Task set:
a) List each form of relief that Wcisel's July 15, 2012 motion asked the trial court to grant, according to the Rogers v. Wcisel summary.
b) Continue the Rogers v. Wcisel summary from the point where it stops.

Selected extract:
====================

In Rogers v. Wcisel, No. 318395
, the Court of Appeals held that uncontested DNA evidence plus some belief that an individual was the biological father at the time of signing the acknowledgment of parentage creates enough evidence sufficient to prove mistake of fact for purposes of revoking an acknowledgment of parentage under Michigan’s Revocation of Paternity Act, MCL 722.1431 et seq
. Therefore, the Court concluded that the trial court committed clear error in not finding that defendant had established a mistake of fact.
Plaintiff, Shana Rogers, and defendant, David Wcisel, were dating when Rogers gave birth to MW on March 12, 2007. Wcisel was present for MW’s delivery and signed an acknowledgment of parentage at the hospital. The couple parted ways in 2008 and, on July 3, 2008, Rogers filed a complaint for child support against Wcisel, which the court granted. Sometime later, Wcisel noticed that MW had “physical attributions” that were not his and asked Rogers for a DNA test. The DNA test results unequivocally showed that Wcisel was not MW’s biological father. Thereafter, on July 15, 2012, Wcisel filed a motion requesting that the trial court revoke his acknowledgment of parentage, relieve him of any child support obligations, and reimburse him for the child support expenses he had previously paid.

====================

Data section:
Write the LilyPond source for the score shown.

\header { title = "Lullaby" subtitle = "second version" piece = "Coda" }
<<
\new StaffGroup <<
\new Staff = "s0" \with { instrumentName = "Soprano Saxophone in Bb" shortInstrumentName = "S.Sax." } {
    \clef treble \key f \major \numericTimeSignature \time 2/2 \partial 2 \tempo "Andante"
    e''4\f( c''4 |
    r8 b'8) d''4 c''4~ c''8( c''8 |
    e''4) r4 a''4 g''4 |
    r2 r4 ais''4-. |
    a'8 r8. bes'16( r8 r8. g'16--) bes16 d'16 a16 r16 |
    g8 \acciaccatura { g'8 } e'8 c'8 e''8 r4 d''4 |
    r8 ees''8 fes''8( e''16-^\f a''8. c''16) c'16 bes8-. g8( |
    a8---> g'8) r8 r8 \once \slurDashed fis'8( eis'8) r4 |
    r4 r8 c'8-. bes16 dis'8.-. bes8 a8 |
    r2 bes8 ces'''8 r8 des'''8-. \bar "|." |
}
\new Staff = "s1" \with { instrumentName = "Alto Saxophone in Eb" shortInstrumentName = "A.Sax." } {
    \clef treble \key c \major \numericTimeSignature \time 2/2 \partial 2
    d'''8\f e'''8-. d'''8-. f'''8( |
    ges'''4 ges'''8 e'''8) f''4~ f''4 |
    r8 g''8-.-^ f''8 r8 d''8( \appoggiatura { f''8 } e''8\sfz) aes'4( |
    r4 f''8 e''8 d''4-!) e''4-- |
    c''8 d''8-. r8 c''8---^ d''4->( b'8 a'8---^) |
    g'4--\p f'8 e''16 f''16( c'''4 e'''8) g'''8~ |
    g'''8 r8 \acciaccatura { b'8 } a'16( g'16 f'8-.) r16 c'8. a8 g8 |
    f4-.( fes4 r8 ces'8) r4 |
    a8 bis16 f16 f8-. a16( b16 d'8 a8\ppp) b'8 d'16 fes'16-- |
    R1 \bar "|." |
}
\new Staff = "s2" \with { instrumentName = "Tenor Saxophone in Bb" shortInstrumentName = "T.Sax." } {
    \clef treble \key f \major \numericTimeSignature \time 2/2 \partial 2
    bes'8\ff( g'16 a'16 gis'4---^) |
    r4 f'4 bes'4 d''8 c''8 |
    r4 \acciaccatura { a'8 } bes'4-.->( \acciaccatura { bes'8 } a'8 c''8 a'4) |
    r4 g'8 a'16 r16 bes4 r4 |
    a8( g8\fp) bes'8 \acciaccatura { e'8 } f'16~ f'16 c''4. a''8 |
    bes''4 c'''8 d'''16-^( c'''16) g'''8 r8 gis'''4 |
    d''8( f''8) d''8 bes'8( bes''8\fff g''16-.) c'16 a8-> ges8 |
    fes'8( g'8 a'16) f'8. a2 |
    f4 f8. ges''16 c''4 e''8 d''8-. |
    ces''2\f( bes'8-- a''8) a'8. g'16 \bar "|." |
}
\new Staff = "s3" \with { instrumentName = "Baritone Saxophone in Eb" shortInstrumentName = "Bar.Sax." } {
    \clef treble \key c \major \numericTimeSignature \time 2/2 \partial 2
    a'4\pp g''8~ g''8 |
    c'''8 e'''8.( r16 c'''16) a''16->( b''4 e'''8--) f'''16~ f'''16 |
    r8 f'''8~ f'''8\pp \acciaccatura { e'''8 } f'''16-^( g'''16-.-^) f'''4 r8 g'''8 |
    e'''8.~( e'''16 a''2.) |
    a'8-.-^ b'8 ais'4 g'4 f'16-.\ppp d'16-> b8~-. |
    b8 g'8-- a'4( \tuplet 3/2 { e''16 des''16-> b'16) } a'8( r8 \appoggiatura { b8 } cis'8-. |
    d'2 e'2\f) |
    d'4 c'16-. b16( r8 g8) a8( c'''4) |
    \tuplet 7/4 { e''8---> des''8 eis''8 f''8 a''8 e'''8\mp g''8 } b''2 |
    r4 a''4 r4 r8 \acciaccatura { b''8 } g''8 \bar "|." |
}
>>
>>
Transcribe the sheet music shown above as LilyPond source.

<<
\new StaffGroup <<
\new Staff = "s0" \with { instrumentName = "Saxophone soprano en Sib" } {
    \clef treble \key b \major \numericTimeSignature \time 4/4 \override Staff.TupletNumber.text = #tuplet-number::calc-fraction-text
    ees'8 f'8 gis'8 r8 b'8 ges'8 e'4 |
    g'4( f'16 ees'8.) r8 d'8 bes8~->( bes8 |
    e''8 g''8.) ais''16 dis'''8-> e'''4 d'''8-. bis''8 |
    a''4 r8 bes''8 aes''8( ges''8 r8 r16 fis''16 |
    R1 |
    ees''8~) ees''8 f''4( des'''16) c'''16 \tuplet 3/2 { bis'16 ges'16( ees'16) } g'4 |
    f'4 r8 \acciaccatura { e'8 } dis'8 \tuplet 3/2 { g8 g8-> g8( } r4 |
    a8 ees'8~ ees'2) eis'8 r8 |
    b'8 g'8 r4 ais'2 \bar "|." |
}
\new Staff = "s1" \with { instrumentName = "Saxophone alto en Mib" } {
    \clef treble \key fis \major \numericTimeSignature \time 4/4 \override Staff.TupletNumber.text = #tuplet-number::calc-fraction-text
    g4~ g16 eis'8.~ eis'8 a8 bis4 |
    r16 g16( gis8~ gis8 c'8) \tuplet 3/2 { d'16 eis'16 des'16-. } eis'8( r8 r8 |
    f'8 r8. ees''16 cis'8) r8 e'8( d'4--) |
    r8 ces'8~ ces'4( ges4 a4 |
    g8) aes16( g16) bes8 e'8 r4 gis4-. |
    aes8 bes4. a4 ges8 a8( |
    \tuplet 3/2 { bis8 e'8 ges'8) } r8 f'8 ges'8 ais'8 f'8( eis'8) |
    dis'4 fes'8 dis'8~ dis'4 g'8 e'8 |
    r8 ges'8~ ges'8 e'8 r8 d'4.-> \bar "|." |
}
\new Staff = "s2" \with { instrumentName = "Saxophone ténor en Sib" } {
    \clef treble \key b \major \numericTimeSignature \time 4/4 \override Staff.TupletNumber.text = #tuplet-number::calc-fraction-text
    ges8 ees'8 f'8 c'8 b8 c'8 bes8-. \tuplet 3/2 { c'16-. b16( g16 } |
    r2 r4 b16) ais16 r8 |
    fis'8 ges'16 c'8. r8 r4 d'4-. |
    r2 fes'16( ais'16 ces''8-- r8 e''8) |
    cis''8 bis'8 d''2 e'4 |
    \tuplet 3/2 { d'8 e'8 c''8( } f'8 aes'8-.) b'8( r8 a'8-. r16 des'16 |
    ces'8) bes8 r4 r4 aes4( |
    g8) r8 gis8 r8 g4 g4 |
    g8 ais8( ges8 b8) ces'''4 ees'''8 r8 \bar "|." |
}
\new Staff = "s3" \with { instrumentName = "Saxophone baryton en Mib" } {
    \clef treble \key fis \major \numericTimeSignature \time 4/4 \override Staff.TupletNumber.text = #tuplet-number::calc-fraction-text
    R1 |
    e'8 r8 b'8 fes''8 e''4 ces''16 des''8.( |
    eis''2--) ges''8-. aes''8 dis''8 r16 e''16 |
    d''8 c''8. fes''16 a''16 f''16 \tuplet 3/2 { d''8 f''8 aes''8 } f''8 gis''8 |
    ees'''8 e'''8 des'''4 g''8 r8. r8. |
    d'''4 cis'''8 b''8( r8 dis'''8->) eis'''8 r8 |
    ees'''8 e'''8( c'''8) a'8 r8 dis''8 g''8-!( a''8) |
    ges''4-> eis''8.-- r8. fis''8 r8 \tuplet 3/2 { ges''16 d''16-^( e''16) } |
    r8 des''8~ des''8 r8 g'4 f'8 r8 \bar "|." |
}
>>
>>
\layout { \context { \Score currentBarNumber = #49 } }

====================

Replies:
a)
- Revoke his acknowledgment of parentage
- Relieve him of any child support obligations
- Reimburse him for the child support expenses he had previously paid

b)
The trial court accepted that the acknowledgment of parentage was not correct and Rogers agreed that the DNA test proved Wcisel was not MW’s biological father. However, the trial court would not revoke the acknowledgment of parentage on the grounds that Wcisel did not sufficiently prove mistake of fact under the Act, MCL 722.1437(2). The court reasoned that evidence showed Wcisel may have doubted he was the biological father when he signed the acknowledgment of parentage. Wcisel appealed.
The Court of Appeals concluded that Wcisel established sufficient evidence to prove mistake of fact under the Act because the DNA test was unchallenged and Wcisel offered evidence to show that he had at least some belief that he was the biological father when he signed the acknowledgment of parentage. The Court reasoned that so long as a decision to acknowledge paternity is based, at least in part, on a mistaken belief that the individual is the biological father, a mistake of fact exists. However, an unchallenged DNA test, standing alone, is insufficient to prove a mistake of fact. Therefore, the Court of Appeals reversed the trial court’s order and remanded for further proceedings.